The government has increased the £675 million pot of cash available to struggling high streets to £1 billion, in a bid to use the extra money on 100 more towns including Blackpool, Scarborough and Clacton.
Last year, Philip Hammond, who was chancellor, revealed a £675 million fund as part of a wider package of measures to reverse the high street doom and gloom, which is suffering from high vacancies and decreased footfall.
On Monday, the Ministry for Housing, Communities and Local Government (MHCLG) said an additional £325 million would increase the size of the fund’s size to £1 billion. Meanwhile, a total of 50 towns have already been shortlisted to receive cash from the fund after handing in their proposals, which plans for new bus services and transforming empty retail units into homes.

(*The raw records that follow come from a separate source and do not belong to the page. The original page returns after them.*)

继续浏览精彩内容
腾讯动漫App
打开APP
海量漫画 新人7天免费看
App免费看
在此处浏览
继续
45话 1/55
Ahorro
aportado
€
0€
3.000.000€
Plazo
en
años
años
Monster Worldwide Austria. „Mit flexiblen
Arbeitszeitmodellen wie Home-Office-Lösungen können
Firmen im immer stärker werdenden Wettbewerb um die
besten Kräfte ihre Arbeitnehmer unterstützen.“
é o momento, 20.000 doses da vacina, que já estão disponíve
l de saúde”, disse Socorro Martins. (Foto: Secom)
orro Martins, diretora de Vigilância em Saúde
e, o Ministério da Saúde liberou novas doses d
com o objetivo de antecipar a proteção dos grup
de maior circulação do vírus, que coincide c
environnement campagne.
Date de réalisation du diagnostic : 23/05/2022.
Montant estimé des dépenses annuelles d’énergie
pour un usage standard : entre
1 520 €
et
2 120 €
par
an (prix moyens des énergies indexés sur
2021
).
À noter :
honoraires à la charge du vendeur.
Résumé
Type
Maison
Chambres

The shortlist has since doubled, with another 50 towns added, including Dover, Grimsby and Carlisle. All the towns are eligible to receive up to £150,000 to develop more detailed proposals.

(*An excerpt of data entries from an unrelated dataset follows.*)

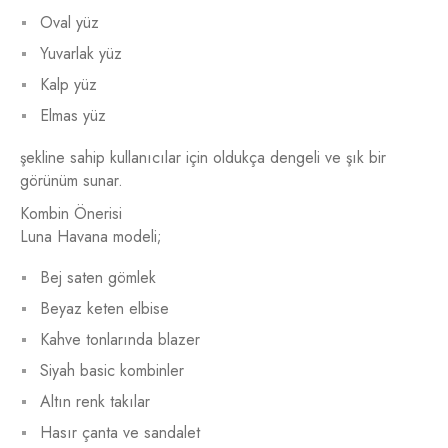
Oval yüz
Yuvarlak yüz
Kalp yüz
Elmas yüz
şekline sahip kullanıcılar için oldukça dengeli ve şık bir
görünüm sunar.
Kombin Önerisi
Luna Havana modeli;
Bej saten gömlek
Beyaz keten elbise
Kahve tonlarında blazer
Siyah basic kombinler
Altın renk takılar
Hasır çanta ve sandalet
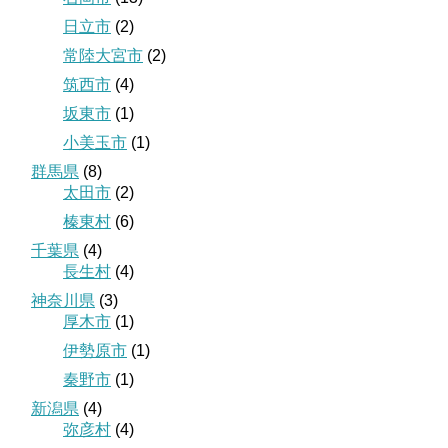
日立市
(2)
常陸大宮市
(2)
筑西市
(4)
坂東市
(1)
小美玉市
(1)
群馬県
(8)
太田市
(2)
榛東村
(6)
千葉県
(4)
長生村
(4)
神奈川県
(3)
厚木市
(1)
伊勢原市
(1)
秦野市
(1)
新潟県
(4)
弥彦村
(4)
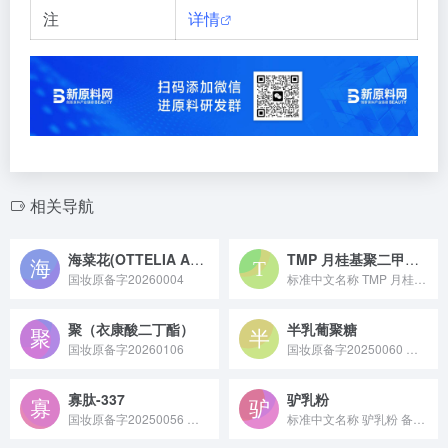
注
详情
相关导航
海菜花(OTTELIA ACUMINATA)提取物
TMP 月桂基聚二甲基硅氧烷
国妆原备字20260004
标准中文名称 TMP 月桂基聚二甲基硅氧烷 备案号 国妆...
聚（衣康酸二丁酯）
半乳葡聚糖
国妆原备字20260106
国妆原备字20250060 半乳葡聚糖是一种由半乳糖和葡萄糖组成的天然多糖，多从植物（如燕麦、枸杞）或微生物中提取，在化妆品中可形成保湿膜锁水、舒缓皮肤刺激，在食品领域常作为增稠剂或膳食纤维，还可用于医药领域作为药物载体。
寡肽-337
驴乳粉
国妆原备字20250056 寡肽 - 337 是由长春艾迪尔医用科技发展有限公司备案的化妆品新原料，由俄罗斯国家科学超纯生物研究所和艾迪尔科技公司联合开发，具有修护和舒缓功效，可应用于膏霜乳液等全品类外用化妆品中。
标准中文名称 驴乳粉 备案号 国妆原备字20220040...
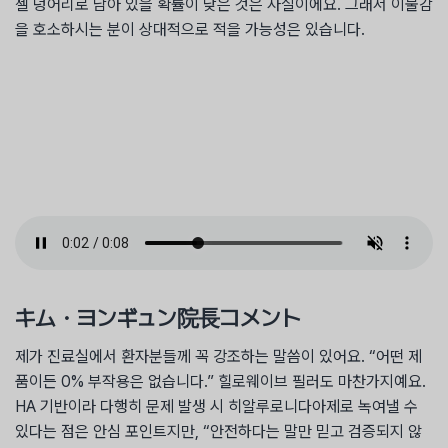
젤 덩어리로 남아 있을 확률이 낮은 것은 사실이에요. 그래서 이물감
을 호소하시는 분이 상대적으로 적을 가능성은 있습니다.
キム・ヨンギュン院長コメント
제가 진료실에서 환자분들께 꼭 강조하는 말씀이 있어요. “어떤 제
품이든 0% 부작용은 없습니다.” 힐로웨이브 필러도 마찬가지예요.
HA 기반이라 다행히 문제 발생 시 히알루로니다아제로 녹여낼 수
있다는 점은 안심 포인트지만, “안전하다는 말만 믿고 검증되지 않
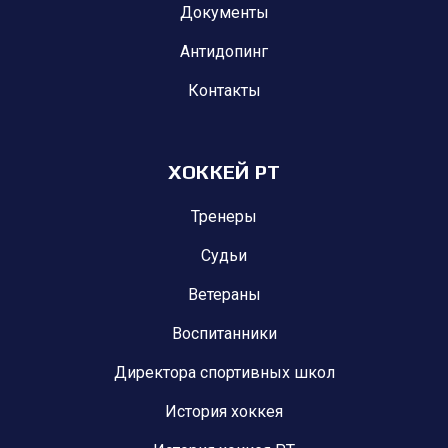
Документы
Антидопинг
Контакты
ХОККЕЙ РТ
Тренеры
Судьи
Ветераны
Воспитанники
Директора спортивных школ
История хоккея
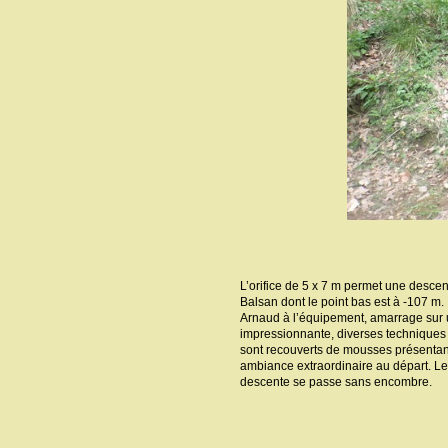
L’orifice de 5 x 7 m permet une desce
Balsan dont le point bas est à -107 m.
Arnaud à l’équipement, amarrage sur u
impressionnante, diverses techniques 
sont recouverts de mousses présentant
ambiance extraordinaire au départ. Les
descente se passe sans encombre.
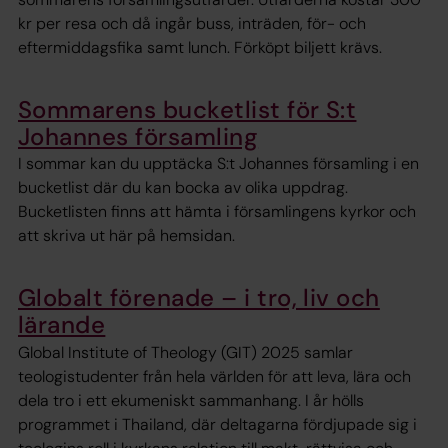
kr per resa och då ingår buss, inträden, för- och
eftermiddagsfika samt lunch. Förköpt biljett krävs.
Sommarens bucketlist för S:t
Johannes församling
I sommar kan du upptäcka S:t Johannes församling i en
bucketlist där du kan bocka av olika uppdrag.
Bucketlisten finns att hämta i församlingens kyrkor och
att skriva ut här på hemsidan.
Globalt förenade – i tro, liv och
lärande
Global Institute of Theology (GIT) 2025 samlar
teologistudenter från hela världen för att leva, lära och
dela tro i ett ekumeniskt sammanhang. I år hölls
programmet i Thailand, där deltagarna fördjupade sig i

The document that sets out how the fund will be put into action said there is “no guarantee” that the shortlisted towns will receive the money needed at the end of the process. The maximum award under the scheme is £25 million, but most projects are expected to be around £5 million to £10 million.
“Our high streets are right at the heart of our communities and I will do everything I can to make sure they remain vibrant places where people want to go, meet and spend their money. This scheme is going to re-energise and transform even more of our high streets – helping them to attract new businesses, boost local growth and create new infrastructure and jobs.” – UK Prime Minister Boris Johnson said.
This month, a total of 50 UK retailers such as Marks & Spencer, Sainsbury’s, and Boots, wrote to chancellor, Sajid Javid, to call for action on the property tax, which, they said held back investment, threatened jobs as well as the high street. Nevertheless, online retailers expect to face lower tax because they occupy less physical space.